La strategia dei piccoli passi di Gentiloni: “Soddisfatti, ma ora serve una svolta”
In pochi mesi molto è cambiato nel rapporto tra Roma e Bruxelles. Due «istantanee» restituiscono la novità: alle 9 del mattino il presidente del Consiglio incontra le centinaia di funzionari, dirigenti e diplomatici italiani che lavorano a Bruxelles, consuetudine per molti capi di governo europei ma non per gli italiani. Sei ore più tardi la cancelliera Angela Merkel e il presidente francese Emmanuel Macron, nella loro conferenza stampa congiunta, riconoscono che male ha fatto l’Europa a non ascoltare il grido di dolore italiano sulla questione migranti e che ora si dovrà fare il possibile per fronteggiare un fenomeno che non rappresenta più una semplice emergenza.
Una postura diversa dal passato da parte di Germania e Francia, ma non ancora un cambio di atteggiamento, che si è riflessa nel documento conclusivo del Consiglio Europeo: i flussi migratori nel Mediterraneo Centrale, e in particolare dalla Libia, sono una «sfida permanente» e quindi non è più un’emergenza, ma un grave problema cronico per il continente, che investe tutti, e quindi non solo i paesi in prima fila, Italia su tutti.
Progressi in gran parte semantici, Paolo Gentiloni lo sa bene, ed infatti è attento a non enfatizzare, a misurare pragmaticamente i risultati contenuti nelle Conclusioni del Consiglio. Col consueto understatement dice: «L’Italia può ritenersi soddisfatta». E rientrando a Roma spiega ai suoi: «Per noi è stato essenziale mantenere gli impegni anche sulla vicenda immigrazione.

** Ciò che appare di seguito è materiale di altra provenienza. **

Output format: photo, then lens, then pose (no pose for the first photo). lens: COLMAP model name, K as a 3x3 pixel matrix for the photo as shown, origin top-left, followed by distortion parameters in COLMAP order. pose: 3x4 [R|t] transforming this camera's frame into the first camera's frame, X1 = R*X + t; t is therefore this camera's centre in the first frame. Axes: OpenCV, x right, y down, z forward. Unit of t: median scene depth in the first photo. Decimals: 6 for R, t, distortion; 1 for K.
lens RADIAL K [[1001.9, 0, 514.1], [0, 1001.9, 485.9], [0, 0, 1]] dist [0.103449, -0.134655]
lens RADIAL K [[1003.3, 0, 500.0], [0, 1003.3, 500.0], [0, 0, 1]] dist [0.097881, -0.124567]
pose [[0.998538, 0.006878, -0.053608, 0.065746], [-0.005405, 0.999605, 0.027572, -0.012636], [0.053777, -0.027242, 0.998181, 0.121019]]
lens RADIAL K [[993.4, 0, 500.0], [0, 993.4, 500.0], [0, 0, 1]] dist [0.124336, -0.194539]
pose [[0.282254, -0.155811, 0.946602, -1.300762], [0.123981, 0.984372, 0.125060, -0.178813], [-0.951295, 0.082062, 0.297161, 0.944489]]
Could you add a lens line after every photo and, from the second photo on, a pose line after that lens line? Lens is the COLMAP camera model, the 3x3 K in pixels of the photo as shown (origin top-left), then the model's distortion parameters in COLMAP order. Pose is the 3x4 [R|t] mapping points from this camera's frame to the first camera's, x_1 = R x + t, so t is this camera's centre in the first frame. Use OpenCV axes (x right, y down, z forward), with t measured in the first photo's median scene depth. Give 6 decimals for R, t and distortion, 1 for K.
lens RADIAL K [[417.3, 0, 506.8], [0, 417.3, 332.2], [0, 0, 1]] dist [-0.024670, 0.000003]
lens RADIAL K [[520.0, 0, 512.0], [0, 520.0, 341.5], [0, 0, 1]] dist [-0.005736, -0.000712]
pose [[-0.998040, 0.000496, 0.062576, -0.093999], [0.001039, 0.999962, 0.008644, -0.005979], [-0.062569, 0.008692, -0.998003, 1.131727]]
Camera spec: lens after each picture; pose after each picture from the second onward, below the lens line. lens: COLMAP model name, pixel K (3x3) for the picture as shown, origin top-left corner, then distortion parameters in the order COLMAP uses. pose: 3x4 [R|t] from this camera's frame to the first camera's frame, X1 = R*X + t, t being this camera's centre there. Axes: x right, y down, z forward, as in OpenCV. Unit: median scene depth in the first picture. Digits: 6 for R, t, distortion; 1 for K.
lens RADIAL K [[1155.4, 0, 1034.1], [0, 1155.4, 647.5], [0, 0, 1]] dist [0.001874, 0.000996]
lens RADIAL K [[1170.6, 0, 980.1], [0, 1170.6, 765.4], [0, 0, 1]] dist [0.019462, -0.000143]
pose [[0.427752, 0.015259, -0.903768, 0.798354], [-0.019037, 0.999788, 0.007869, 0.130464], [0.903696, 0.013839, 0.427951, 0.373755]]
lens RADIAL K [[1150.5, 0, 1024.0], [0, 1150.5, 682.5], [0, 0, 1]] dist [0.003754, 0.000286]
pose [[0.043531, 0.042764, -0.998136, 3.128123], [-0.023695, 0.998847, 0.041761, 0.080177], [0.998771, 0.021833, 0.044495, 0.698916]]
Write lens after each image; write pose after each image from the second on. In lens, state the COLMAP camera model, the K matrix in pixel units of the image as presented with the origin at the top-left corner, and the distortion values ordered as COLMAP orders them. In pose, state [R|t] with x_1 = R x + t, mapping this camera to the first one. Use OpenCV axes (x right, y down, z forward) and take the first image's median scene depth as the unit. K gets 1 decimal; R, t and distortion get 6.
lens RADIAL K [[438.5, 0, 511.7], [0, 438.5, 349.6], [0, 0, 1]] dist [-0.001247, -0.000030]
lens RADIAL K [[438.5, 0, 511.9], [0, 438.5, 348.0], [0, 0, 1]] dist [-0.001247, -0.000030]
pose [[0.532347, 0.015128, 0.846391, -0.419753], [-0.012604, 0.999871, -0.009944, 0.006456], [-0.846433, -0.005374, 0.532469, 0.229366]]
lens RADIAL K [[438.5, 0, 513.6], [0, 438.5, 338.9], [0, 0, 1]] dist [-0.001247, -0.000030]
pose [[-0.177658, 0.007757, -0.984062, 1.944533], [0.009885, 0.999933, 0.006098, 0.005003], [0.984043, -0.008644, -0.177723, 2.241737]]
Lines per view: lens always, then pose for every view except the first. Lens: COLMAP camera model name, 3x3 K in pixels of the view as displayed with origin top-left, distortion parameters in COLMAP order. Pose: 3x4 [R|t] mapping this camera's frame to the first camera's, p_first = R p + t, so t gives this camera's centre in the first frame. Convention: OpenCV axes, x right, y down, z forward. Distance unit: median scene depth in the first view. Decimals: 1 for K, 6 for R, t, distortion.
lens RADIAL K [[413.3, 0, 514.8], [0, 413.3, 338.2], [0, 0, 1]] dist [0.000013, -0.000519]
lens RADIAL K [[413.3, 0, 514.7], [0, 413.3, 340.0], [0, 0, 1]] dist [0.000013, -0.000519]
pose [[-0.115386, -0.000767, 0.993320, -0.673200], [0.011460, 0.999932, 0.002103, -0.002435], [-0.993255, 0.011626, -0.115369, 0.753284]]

La Commissione ha apprezzato e ora anche se dobbiamo accontentarci delle partite che si svolgono giorno per giorno e in questi due giorni non si doveva risolvere il problema dei flussi ma affermare una serie di concetti, il lavoro da fare è ancora molto».
IL NODO LIBIA
In particolare, nelle Conclusioni. La Libia viene citata come il Paese-chiave, e infatti l’impegno della Ue è cresciuto molto, dall’operazione Sophia all’assistenza alla Guardia Costiera libica, che negli ultimi due mesi – come ricorda Gentiloni – ha effettuato 8600 salvataggi, ai quali si sommano i 6 mila rimpatri verso altri Paesi africani effettuati dallo Iom.
Certo, assistere il governo di Tripoli è essenziale, anche se – riconosce il presidente del Consiglio – la sua affidabilità non è la stessa che garantisce il governo turco, che poco più di un anno fa con il maxi intervento di 3 miliardi ha bloccato i flussi da est. E infatti Gentiloni usa parole misurate: «Se qualcuno pensa che le autorità libiche e quelle turche siano paragonabili fa una piccola forzatura: è evidente che oggi stiamo aprendo una strada e cercando di ottenere il massimo, inducendo la Commissione europea e Paesi membri a fare un investimento in cooperazione. Dobbiamo fare due mestieri: lavorare per sostenerlo e lavorarci per affrontare la questione migratoria». E poi con humour: «Se oggi qualcuno dicesse “Diamo 3 miliardi di euro alla Libia” bisognerebbe chiamare qualcuno da fuori e dirgli: “Prendetelo”».
LE SFIDE FUTURE
La novità che promette sviluppi futuri è il concetto di rafforzamento di cooperazione regionale nelle operazioni di «Search and Rescue», che potrebbe prevedere in prospettiva il principio di ampliamento degli approdi, «anche se sappiamo bene che i problemi con cui ci dobbiamo confrontare non si risolvono con le conclusioni di un documento del Consiglio europeo». Le partite europee sono fatte di piccoli passi, a volte impercettibili, ma nella filosofia «gentiloniana», l’importante è imboccare una direzione.